Out on the street, the air was cool with approaching autumn. Ed wondered if the Russian winter was all it was cracked up to be. If so, you could always dress for cold weather. It was heat that Foley detested, though he remembered playing stickball out on the streets, and the sprinklers on the tops of some of the fire hydrants. The innocence of youth was far behind him. A damned far way behind, the chief of station reflected, checking his watch as he entered the metro station. As before, the efficiency of the metro worked for him, and he entered the usual subway car.

THERE, ZAITZEV THOUGHT, maneuvering that way. His American friend was doing everything exactly as before, reading his paper, his right hand on the grab rail, his raincoat hanging loose around him… and in a minute or two, he was standing next to him.

FOLEY’S PERIPHERAL VISION was still working, The shape was there, dressed exactly as before. Okay, Ivan, make your transfer… Be careful, boy, be very careful, his mind said, knowing that this sort of thing was going to be too dangerous to sustain. No, they’d have to set up a dead-drop somewhere convenient. But first they’d have to do a meet, and he’d let Mary Pat handle that one for him, probably. She just had a better disguise…

ZAITZEV WAITED UNTIL the train slowed. Bodies shifted as it did so, and he reached quickly in and out of the offered pocket. Then he turned away, slowly, not so far as to be obvious, just a natural motion easily explained by the movement of the metro car.

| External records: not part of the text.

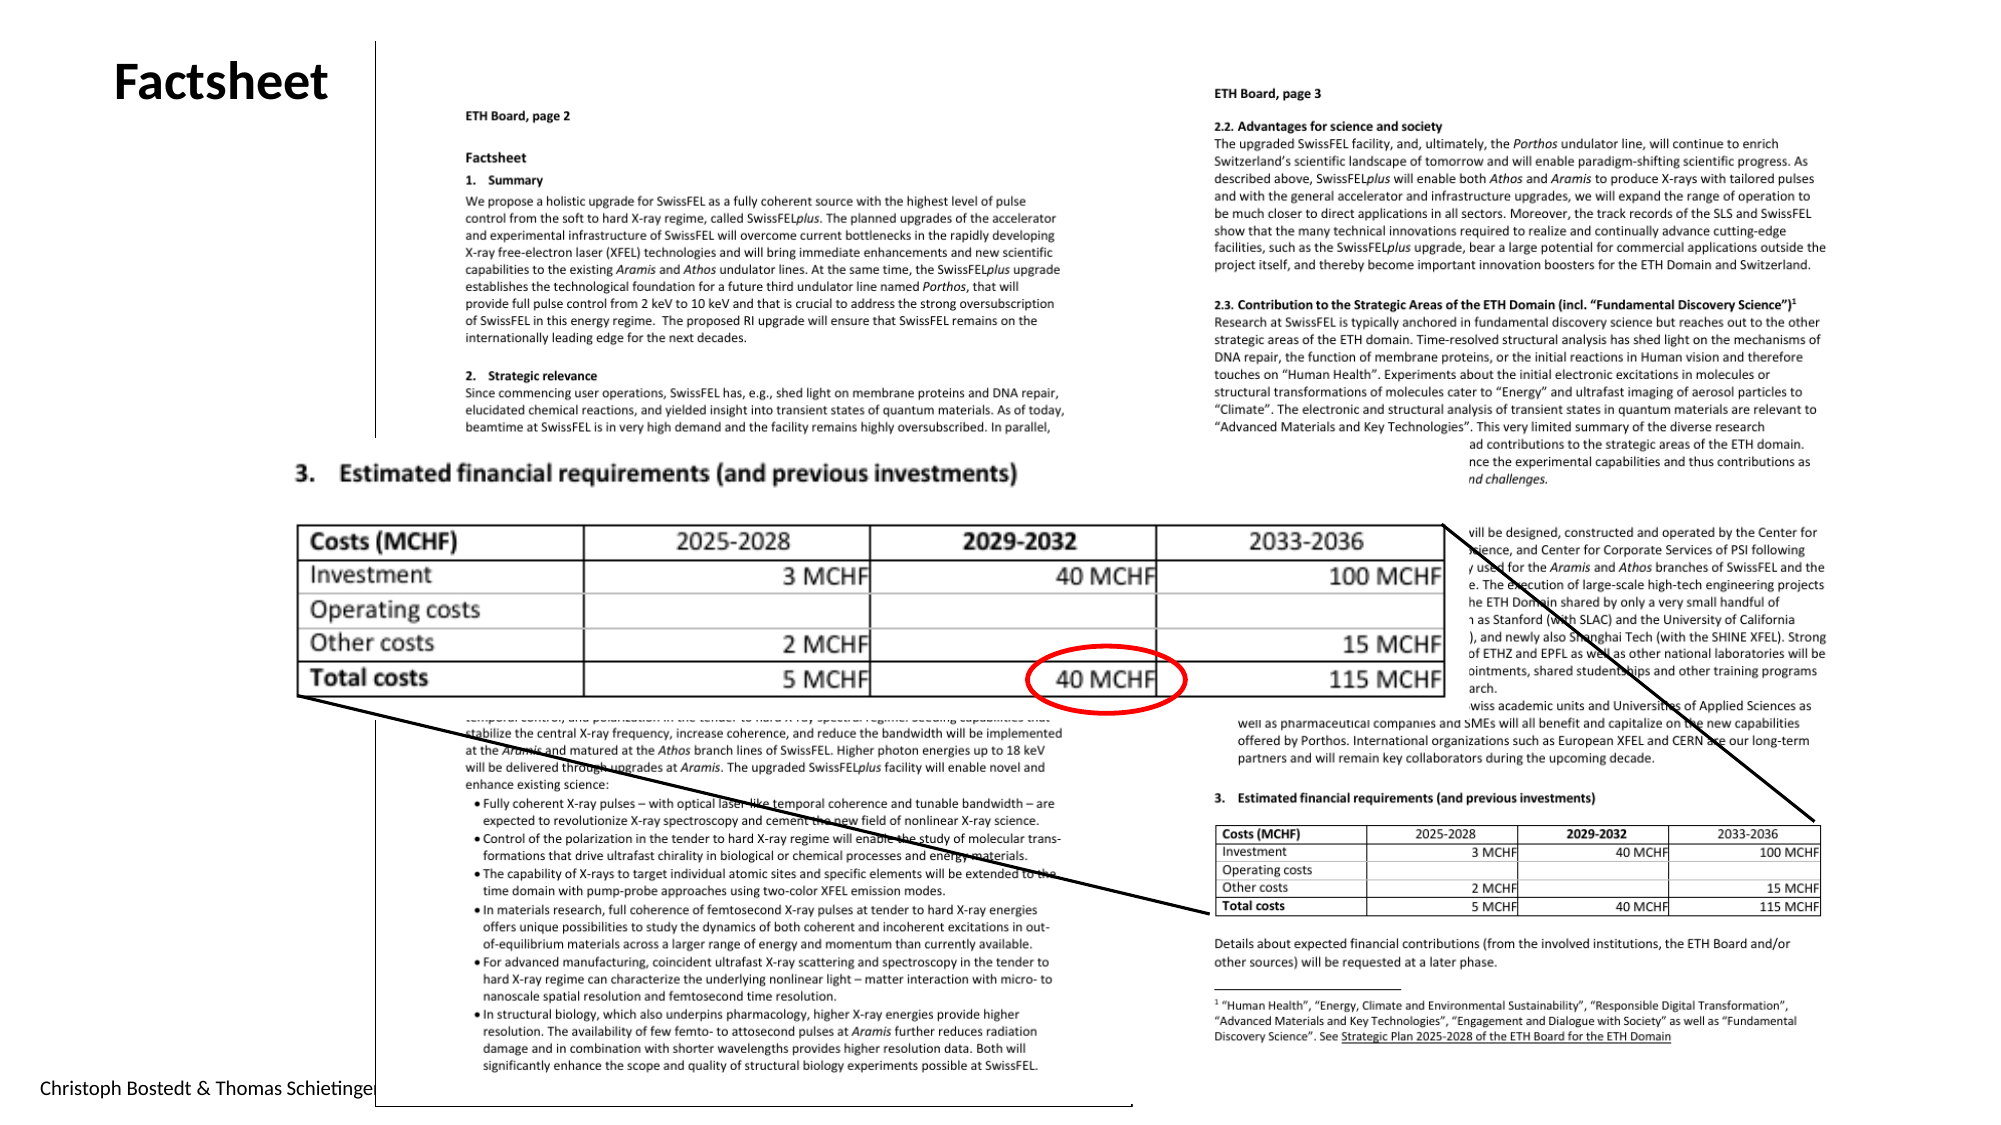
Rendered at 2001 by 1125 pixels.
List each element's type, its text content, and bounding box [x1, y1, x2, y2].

title Factsheet [114, 45, 1123, 118]
picture [257, 17, 1894, 1107]
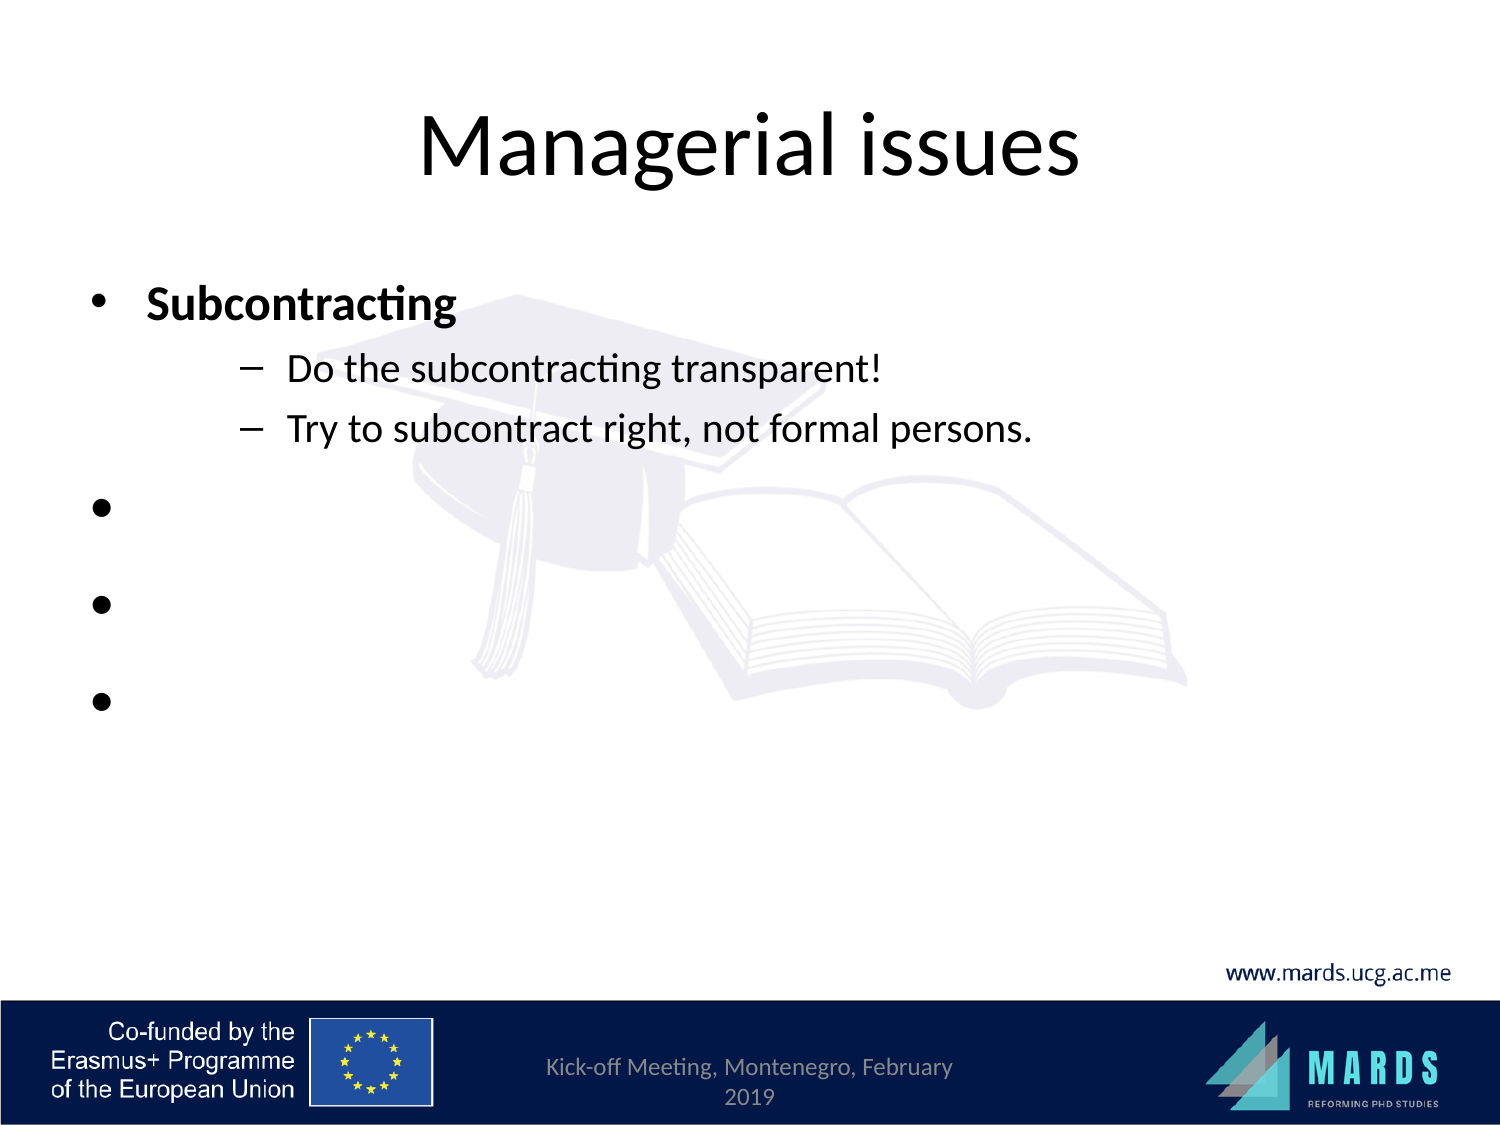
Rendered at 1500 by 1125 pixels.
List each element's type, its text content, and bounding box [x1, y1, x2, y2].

YES! WELL DONE, IVAN. Every fiber of his being wanted to turn and eyeball the guy, but the rules didn’t allow that. If there was a shadow in the car, those people noticed that sort of thing, and it wasn’t Ed Foley’s job to be noticed. So he waited patientiy for his subway stop, and this time he turned right, away from Ivan, and made his way off the car, onto the platform, and up to the cool air on the street.

He didn’t reach into his pocket. Instead, he walked all the way home, as normal as a sunset on a clear day, into the elevator, not reaching in even then, because there could well be a video camera in the ceiling.

Not until he got into his flat did Foley pull out the message blank. This time it was anything but blank, covered with black ink letters—as before, written in English. Whoever Ivan was, Foley reflected, he was educated, and that was very good news, wasn’t it?

“Hi, Ed.” A kiss for the microphones. “Anything interesting happen at work?”

“The usual crap. What’s for dinner?”

“Fish,” she answered, looking at the paper in her husband’s hand and giving an immediate thumbs-up.

Bingo! They both thought. They had an agent. A no-shit spy in KGB. Working for them.

CHAPTER 16:

A FUR HAT FOR THE WINTER

“THEY DID WHAT?” Jack asked.

“They broke for lunch in the middle of surgery and went to a pub and had a beer each!” Cathy replied, repeating herself.

“Well, so did I.”

“You weren’t doing surgery!”

“What would happen if you did that at home?”